If the engine oil cooler only works at high pressure, then its not going to be used much and so I would be surprised if the one fitted isnt good enough to last a few seconds of heat dissipation. It isnt used all the time like the autobox cooler is - thats a constant flow through - hence why I dont think its worth doing - I stand to be corrected of course - provided someone can prove it with temperature reading etc. But I've never noticed it even get warm. Now if you removed the pressure valve so it circulated freely, or fitted a temperature switch - THEN I would agree entirely, it would be worth doing. IMO of course!

 

You can't remove the pressure valve so that it circulates freely!

 

The oil cooler operates at about 3500ish rpm, depending on the strength of the spring!

 

There is a difference between jap and Uk oil coolers about 10 rows, it is the nismo item on the UK cars, the cars were designed to take the high speeds of the autobahns!

 

People with Jap oil coolers have very high oil temps, ask Lymon!

Has anyone got any temp figures on this or any stats as it'll be quite interesting to know.

Trust me you need a big cooler on your engine oil as well, if you don't believe me ask Lymon!

 

Or work it out, 3 and a half litres of oil, for a 3litre engine also cooling two turbos developing 300+bhp, trust me it is gonna get HOT!!!

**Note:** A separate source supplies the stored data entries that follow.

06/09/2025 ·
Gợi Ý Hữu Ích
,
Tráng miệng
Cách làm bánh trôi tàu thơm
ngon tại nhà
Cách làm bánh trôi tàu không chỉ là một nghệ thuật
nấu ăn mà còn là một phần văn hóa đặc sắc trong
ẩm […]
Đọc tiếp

I used to have the small type oilcooler on my car and on hot days engine oil temps would rise to around 110-125 degrees Celcius...especially in stop-go traffic temps would rise enormously.

Problem with the small cooler was also that once you reached temps of above 100 Celcius it was very hard to get the temp back to normal operating temps again. (85-90 degrees)

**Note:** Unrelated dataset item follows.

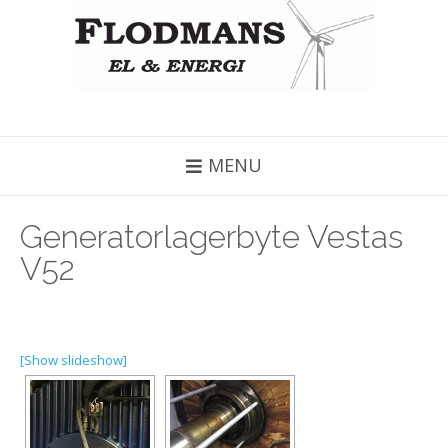
MENU
Generatorlagerbyte Vestas
V52
[Show slideshow]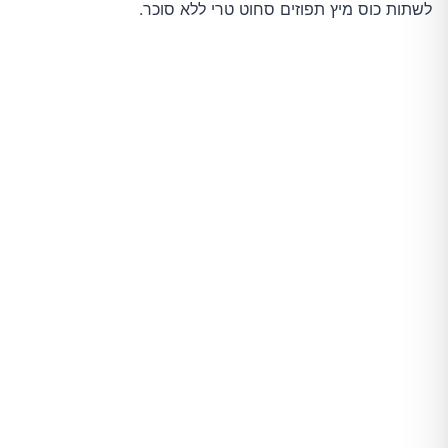
לשתות כוס מיץ תפוזים סחוט טרי ללא סוכר.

This is probably caused by the oilpressure operated check valve system that is used on our engines.

At 100+ temps the oil gets very thin and oil pressure is not enough to open the check valve so you don't have any flow through the cooler.

A good test is to go for a good blast on the motorway and once you're done, feel the oilcooler....you shouldn't be able to touch it, it should be almost as hot as the radiator.

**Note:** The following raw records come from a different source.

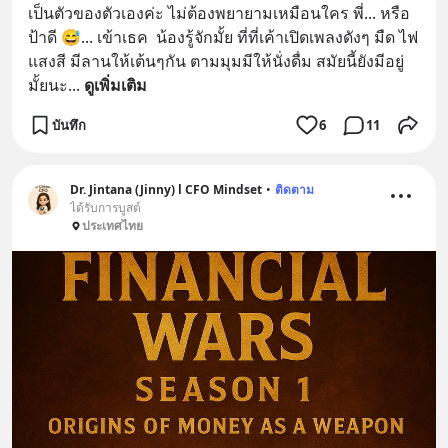
เป็นตัวของตัวเองค่ะ ไม่ต้องพยายามเหมือนใคร พี่... หรือ
ป้าดี 😅... เข้าเธค  น้องรู้จักมั้ย ที่ที่เค้าเปิดเพลงดังๆ มืด ไฟ
แสงสี มีลานให้เต้นๆกัน ตามมุมมีให้นั่งดื่ม สมัยนี้ยังมีอยู่
มั้ยนะ
... 
ดูเพิ่มเติม
บันทึก
6
11
Dr. Jintana (Jinny) l CFO Mindset
•
ติดตาม
ได้รับการบูสต์
ประเทศไทย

For the small oilcoolers it is very common that it won't even feel warm, while oiltemp is actually at 100 Celcius.

 

I now have a proper cooler on the same car/engine and the highest I have seen is 95 degrees Celcius and the cooler now gets really hot as well, so it's actually working.

I also did the same test with 4 other cars (all had the small type engine oil coolers) and all had the same result.

So I can strongly recommend a big(ger) engine oilcooler...or upgrade to the Euro/UK spec cooler

 

-Eric

Lymon While you are here!!!!

 

I had a go at putting the thermostatic sandwich plate on my car to feed the oil cooler, and with the two connections in it, it doesn't it, it would fit with one connection in it though!

 

I was thinking the pressure feed could be taken out and used as an open feed to the cooler, with a thermostat in line, the return could be to the sandwich plate, with the feed hole in the sandwich plate blocked off!

Mark, I haven't tried using sandwich adapters yet.

Did you use a NA or TT filter bracket ?

 

I'm working on a system that uses a seperate electric pump, (with thermostat ) to flow oil taken from the oilpan through the cooler, so the engine oilpump is freed up from doing this.

 

-Eric

 

 

Lymon While you are here!!!!

 

I had a go at putting the thermostatic sandwich plate on my car to feed the oil cooler, and with the two connections in it, it doesn't it, it would fit with one connection in it though!

 

I was thinking the pressure feed could be taken out and used as an open feed to the cooler, with a thermostat in line, the return could be to the sandwich plate, with the feed hole in the sandwich plate blocked off!

I have noticed that my Uk oil cooler actually gets quite warm, surprised me as I never felt the old Jap one doing that, so I guess it's working!